Rewrite each of the items below with every "chart" changed to "graph" and nothing else altered. Leave out the pictures.
———
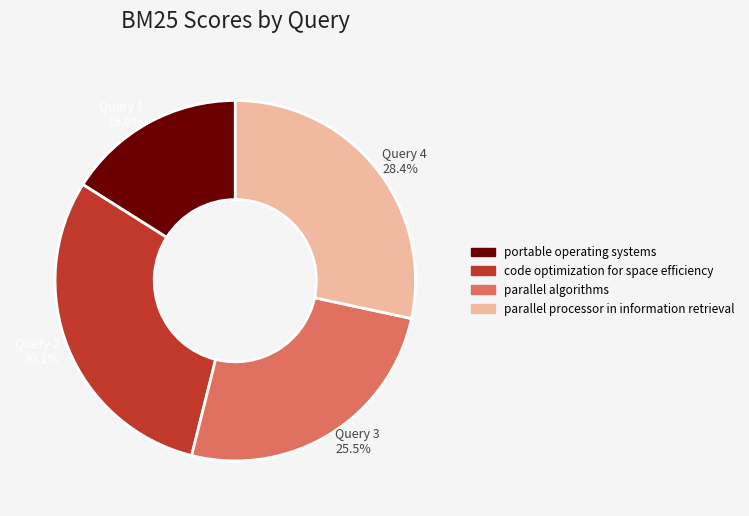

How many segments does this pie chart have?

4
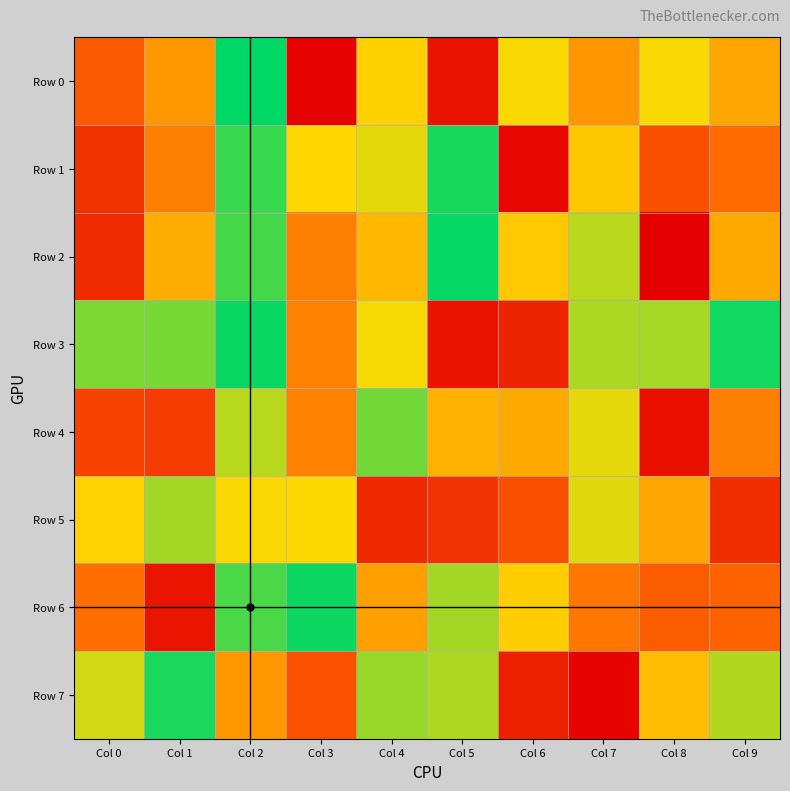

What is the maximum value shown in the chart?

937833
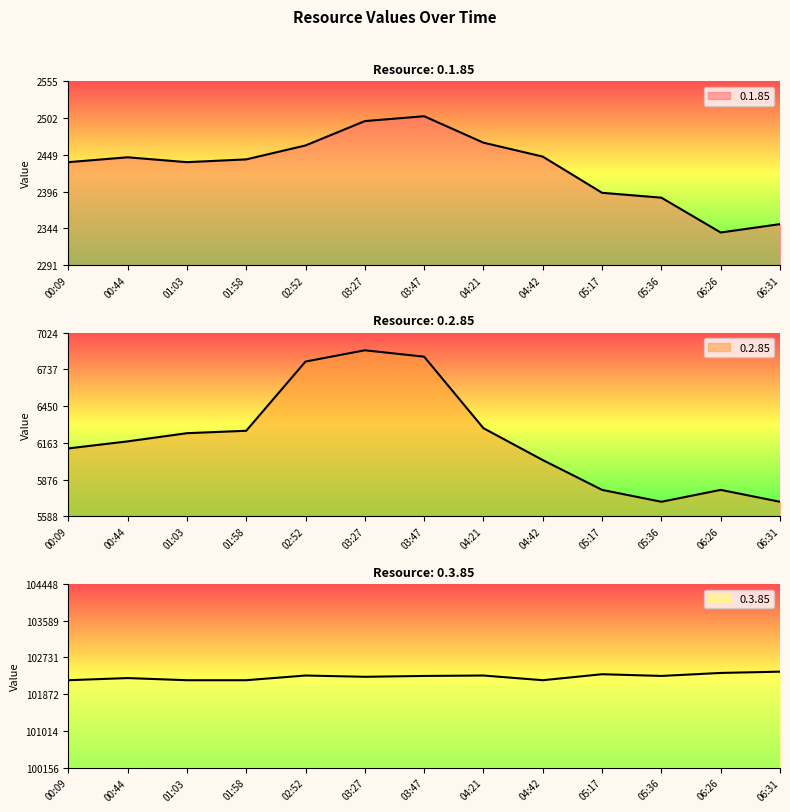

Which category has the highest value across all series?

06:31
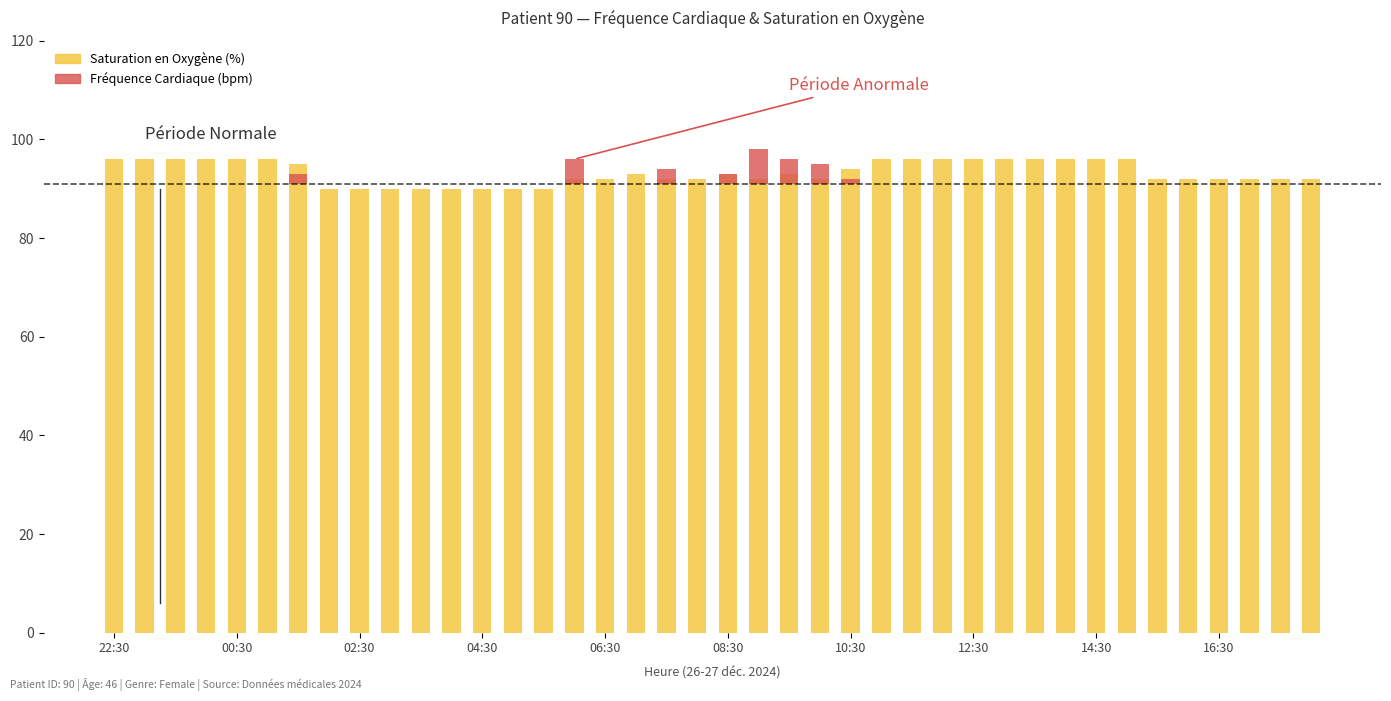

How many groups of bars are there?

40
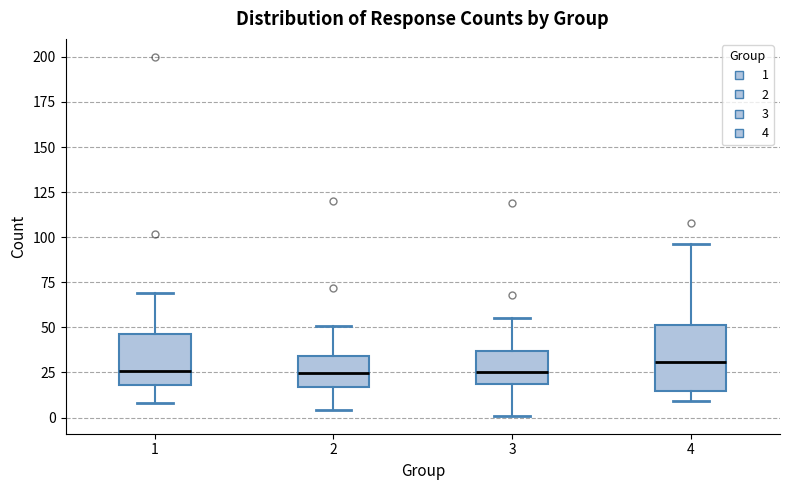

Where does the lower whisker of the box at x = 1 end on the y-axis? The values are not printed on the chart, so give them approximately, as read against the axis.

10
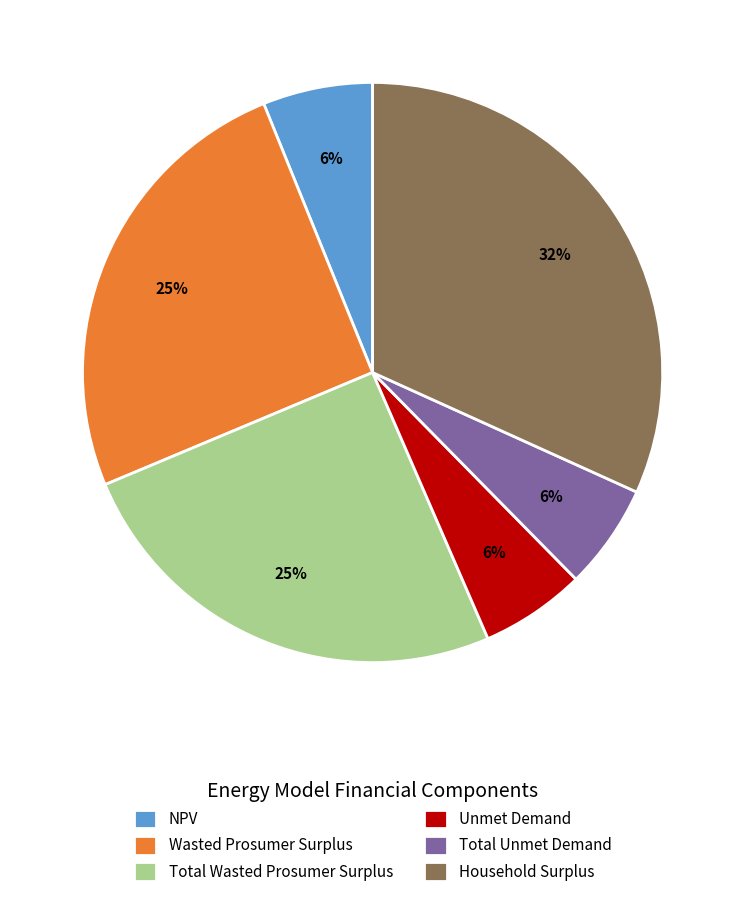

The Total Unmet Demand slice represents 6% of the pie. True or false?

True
———
# Task output
How many segments does this pie graph have?

4

What is the maximum value shown in the graph?

937833

Which category has the highest value across all series?

06:31

How many groups of bars are there?

40

Where does the lower whisker of the box at x = 1 end on the y-axis? The values are not printed on the graph, so give them approximately, as read against the axis.

10

The Total Unmet Demand slice represents 6% of the pie. True or false?

True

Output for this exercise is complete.